Task description:
Your answer should consist of the lines in the following data that contain "ExternalEndpoints".

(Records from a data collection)
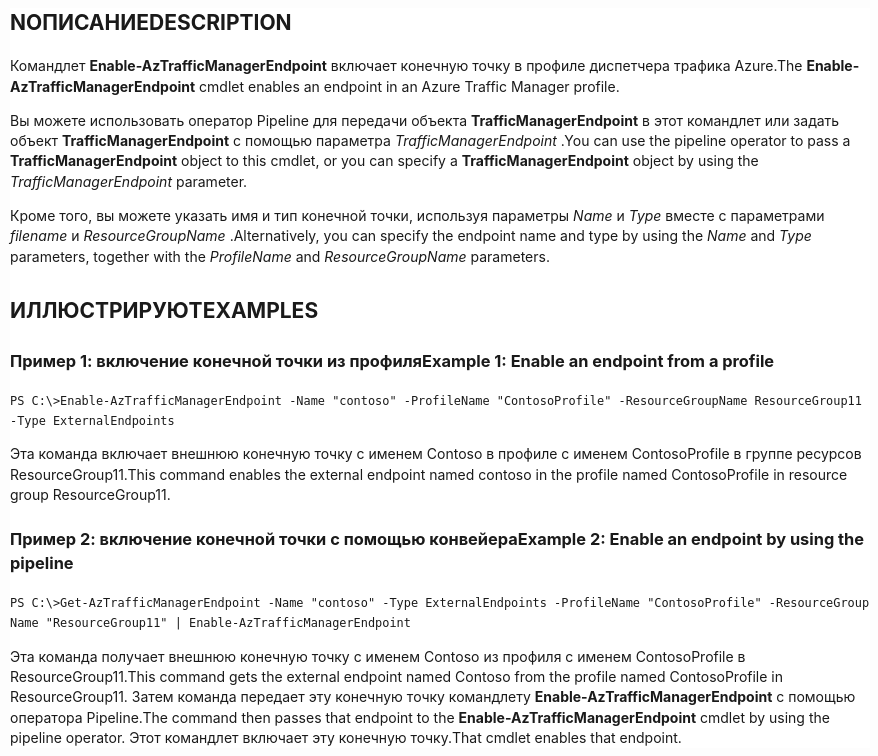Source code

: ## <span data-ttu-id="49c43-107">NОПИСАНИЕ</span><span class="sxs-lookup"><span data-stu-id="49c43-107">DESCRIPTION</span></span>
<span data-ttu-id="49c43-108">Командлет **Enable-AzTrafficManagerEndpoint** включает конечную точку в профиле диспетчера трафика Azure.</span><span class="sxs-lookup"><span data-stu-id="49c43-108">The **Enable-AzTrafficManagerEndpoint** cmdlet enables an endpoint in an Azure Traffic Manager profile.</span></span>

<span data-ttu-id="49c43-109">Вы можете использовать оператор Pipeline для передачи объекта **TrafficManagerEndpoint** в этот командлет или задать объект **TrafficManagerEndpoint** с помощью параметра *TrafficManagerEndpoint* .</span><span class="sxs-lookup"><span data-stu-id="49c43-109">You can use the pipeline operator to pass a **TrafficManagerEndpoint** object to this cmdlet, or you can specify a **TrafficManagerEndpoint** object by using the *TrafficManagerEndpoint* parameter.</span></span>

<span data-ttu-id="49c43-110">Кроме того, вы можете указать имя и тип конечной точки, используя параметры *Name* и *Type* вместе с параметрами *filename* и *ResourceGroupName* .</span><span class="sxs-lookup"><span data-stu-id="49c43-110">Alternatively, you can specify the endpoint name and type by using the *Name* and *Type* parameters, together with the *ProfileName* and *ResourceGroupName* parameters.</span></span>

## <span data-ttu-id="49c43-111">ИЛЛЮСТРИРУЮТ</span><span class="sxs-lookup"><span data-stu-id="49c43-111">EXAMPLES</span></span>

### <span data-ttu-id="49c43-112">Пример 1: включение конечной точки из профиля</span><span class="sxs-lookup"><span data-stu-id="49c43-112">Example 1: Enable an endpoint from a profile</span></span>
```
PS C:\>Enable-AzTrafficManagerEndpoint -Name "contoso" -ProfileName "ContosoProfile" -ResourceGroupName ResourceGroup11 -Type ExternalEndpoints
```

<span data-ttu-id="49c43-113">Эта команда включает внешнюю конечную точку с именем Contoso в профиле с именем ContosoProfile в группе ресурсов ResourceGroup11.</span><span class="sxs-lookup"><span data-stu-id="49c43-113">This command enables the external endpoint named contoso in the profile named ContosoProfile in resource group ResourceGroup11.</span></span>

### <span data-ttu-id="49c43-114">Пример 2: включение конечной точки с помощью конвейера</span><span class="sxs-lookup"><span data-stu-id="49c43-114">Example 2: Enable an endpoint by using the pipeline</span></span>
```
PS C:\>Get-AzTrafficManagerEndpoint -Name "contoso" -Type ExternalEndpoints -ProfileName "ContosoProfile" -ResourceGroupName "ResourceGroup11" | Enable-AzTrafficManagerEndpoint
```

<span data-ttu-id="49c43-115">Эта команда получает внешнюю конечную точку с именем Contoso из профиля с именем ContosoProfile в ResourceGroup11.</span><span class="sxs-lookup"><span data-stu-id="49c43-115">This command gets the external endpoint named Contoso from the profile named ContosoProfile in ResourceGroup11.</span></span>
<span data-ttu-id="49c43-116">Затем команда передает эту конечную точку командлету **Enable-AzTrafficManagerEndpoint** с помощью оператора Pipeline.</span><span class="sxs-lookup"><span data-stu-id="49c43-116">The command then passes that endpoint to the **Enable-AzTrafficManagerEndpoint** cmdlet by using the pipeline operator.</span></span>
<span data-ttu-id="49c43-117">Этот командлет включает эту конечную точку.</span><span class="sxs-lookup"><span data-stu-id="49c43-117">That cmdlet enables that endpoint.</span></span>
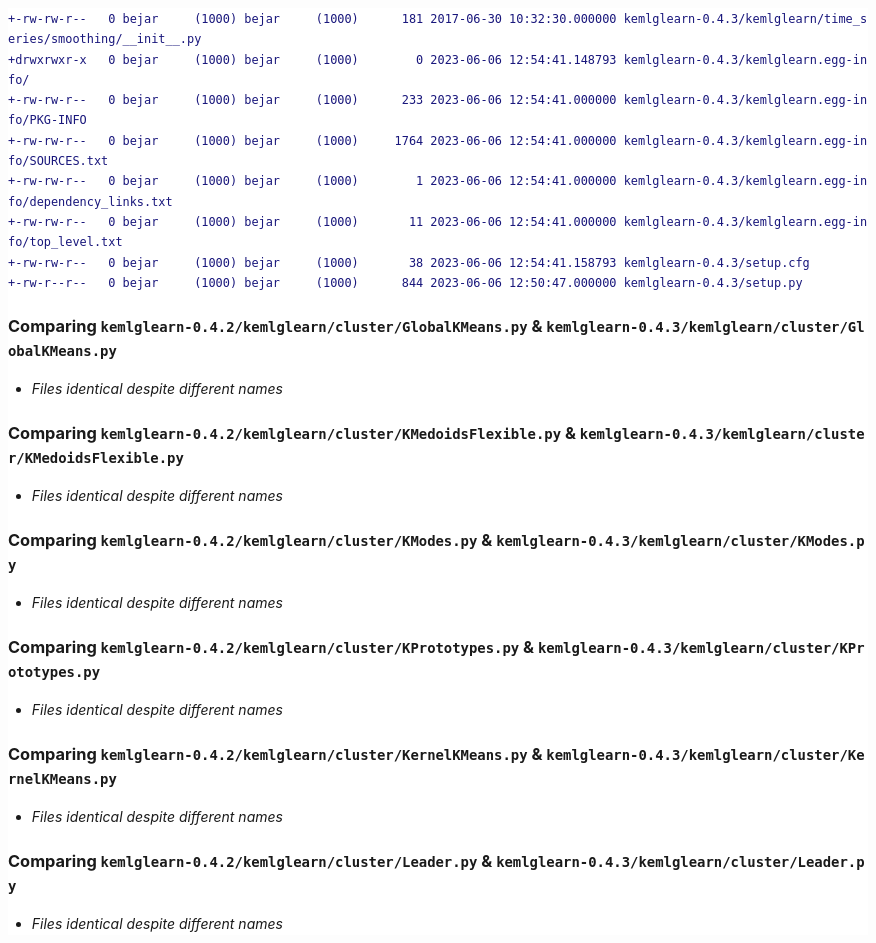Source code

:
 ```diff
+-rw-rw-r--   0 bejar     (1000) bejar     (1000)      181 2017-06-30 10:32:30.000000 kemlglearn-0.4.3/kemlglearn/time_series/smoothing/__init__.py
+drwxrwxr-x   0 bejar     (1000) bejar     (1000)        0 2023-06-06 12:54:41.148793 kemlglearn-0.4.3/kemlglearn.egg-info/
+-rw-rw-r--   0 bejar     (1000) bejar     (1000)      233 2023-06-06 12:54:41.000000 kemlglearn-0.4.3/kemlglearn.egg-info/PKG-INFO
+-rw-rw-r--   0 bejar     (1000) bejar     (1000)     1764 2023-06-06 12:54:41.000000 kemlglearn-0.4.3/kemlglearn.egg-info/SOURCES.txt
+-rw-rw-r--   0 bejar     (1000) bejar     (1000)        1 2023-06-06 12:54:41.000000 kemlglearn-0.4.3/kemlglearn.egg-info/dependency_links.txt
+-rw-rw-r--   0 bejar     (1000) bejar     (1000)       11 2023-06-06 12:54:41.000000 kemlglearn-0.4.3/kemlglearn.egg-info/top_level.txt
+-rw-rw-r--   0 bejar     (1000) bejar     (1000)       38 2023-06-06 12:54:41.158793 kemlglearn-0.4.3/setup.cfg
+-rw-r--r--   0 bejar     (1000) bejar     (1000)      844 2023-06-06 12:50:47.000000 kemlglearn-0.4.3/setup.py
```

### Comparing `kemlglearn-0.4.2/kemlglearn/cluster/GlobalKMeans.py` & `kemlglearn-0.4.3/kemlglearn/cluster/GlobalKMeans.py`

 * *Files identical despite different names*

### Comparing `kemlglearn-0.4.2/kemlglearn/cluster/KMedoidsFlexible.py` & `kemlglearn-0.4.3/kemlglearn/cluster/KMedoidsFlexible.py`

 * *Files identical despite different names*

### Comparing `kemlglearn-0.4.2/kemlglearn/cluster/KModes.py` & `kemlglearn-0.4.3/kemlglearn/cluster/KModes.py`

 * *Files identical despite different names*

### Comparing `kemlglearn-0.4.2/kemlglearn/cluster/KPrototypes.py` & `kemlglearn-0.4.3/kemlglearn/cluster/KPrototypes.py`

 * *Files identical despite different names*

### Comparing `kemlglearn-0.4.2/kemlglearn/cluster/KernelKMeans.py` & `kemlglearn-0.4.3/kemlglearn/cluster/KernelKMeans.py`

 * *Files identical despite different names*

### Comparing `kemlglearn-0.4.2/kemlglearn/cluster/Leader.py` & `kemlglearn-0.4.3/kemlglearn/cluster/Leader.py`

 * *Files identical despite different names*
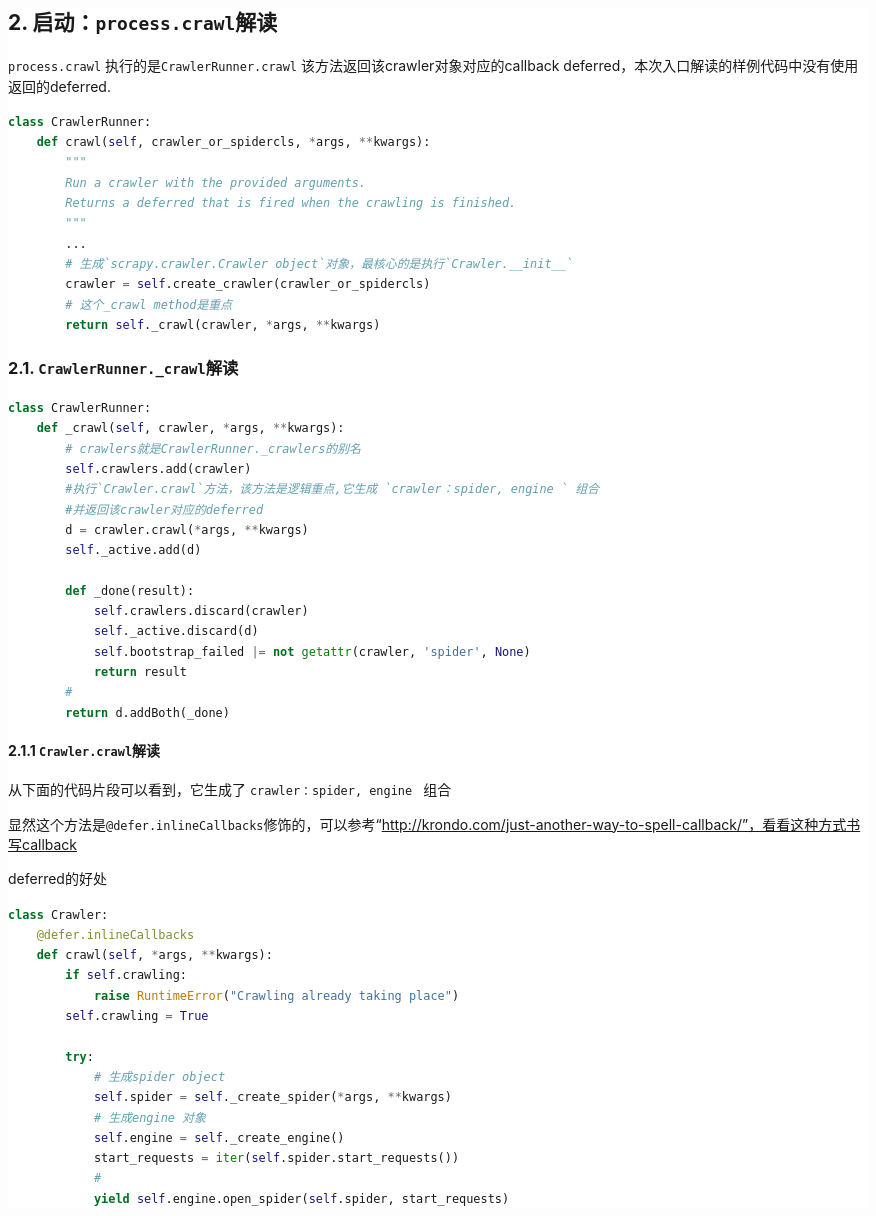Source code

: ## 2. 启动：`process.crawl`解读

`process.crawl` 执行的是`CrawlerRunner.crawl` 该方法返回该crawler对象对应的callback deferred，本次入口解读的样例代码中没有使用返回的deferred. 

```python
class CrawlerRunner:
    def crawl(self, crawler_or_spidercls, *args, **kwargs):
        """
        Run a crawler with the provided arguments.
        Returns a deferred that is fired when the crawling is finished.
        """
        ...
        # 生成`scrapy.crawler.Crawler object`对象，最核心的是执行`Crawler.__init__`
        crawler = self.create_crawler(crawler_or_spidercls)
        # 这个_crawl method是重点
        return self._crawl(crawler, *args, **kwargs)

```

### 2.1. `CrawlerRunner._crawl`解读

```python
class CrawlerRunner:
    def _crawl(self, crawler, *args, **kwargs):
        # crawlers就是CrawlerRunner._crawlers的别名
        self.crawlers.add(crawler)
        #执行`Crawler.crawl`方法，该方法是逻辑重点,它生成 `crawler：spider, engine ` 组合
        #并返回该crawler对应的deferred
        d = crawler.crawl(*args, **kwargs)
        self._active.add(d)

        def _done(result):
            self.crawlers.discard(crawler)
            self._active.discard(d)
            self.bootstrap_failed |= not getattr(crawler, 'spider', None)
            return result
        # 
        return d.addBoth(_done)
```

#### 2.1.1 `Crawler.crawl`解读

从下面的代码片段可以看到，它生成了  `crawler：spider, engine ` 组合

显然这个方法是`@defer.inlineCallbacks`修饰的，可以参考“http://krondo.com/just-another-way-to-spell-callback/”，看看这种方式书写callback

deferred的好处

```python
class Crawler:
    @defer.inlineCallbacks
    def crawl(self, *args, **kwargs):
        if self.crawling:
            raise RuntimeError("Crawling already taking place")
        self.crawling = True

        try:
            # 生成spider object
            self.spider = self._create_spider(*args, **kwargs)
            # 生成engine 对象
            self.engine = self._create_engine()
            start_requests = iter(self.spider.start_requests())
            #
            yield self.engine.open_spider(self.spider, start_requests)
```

Exercise result:
PS C:\>Enable-AzTrafficManagerEndpoint -Name "contoso" -ProfileName "ContosoProfile" -ResourceGroupName ResourceGroup11 -Type ExternalEndpoints
PS C:\>Get-AzTrafficManagerEndpoint -Name "contoso" -Type ExternalEndpoints -ProfileName "ContosoProfile" -ResourceGroupName "ResourceGroup11" | Enable-AzTrafficManagerEndpoint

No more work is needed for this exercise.